Search the listing below for the line containing "NCGS experience various". From there through the line containing "Celiac disease. For", transcribe every line exactly, both ends included.

Source records

******

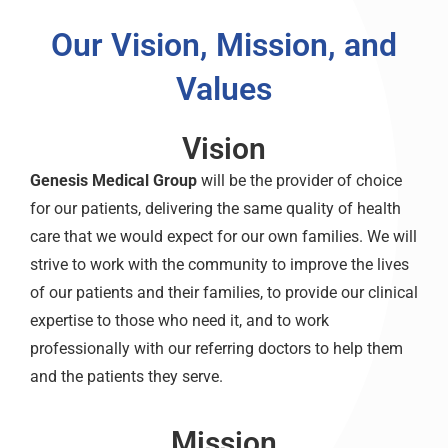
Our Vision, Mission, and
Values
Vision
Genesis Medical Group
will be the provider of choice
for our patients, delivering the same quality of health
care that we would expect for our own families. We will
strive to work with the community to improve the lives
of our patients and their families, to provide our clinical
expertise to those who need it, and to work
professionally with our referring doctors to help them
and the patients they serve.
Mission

******

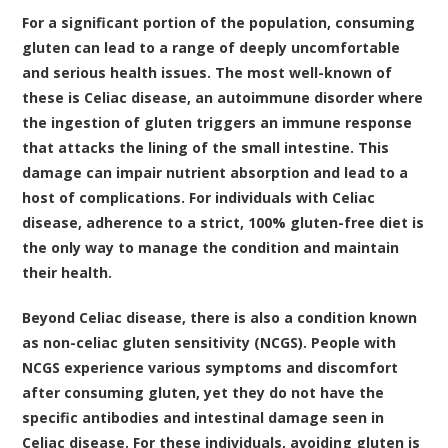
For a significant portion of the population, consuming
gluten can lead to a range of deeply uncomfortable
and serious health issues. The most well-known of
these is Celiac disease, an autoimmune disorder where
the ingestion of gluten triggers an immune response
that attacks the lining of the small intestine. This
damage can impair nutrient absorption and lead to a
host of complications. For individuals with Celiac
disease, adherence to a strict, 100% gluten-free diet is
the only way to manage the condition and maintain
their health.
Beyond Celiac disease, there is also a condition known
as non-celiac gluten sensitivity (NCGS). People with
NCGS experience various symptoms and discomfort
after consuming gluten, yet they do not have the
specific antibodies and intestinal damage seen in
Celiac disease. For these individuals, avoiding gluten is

******

Answer to this problem
NCGS experience various symptoms and discomfort
after consuming gluten, yet they do not have the
specific antibodies and intestinal damage seen in
Celiac disease. For these individuals, avoiding gluten is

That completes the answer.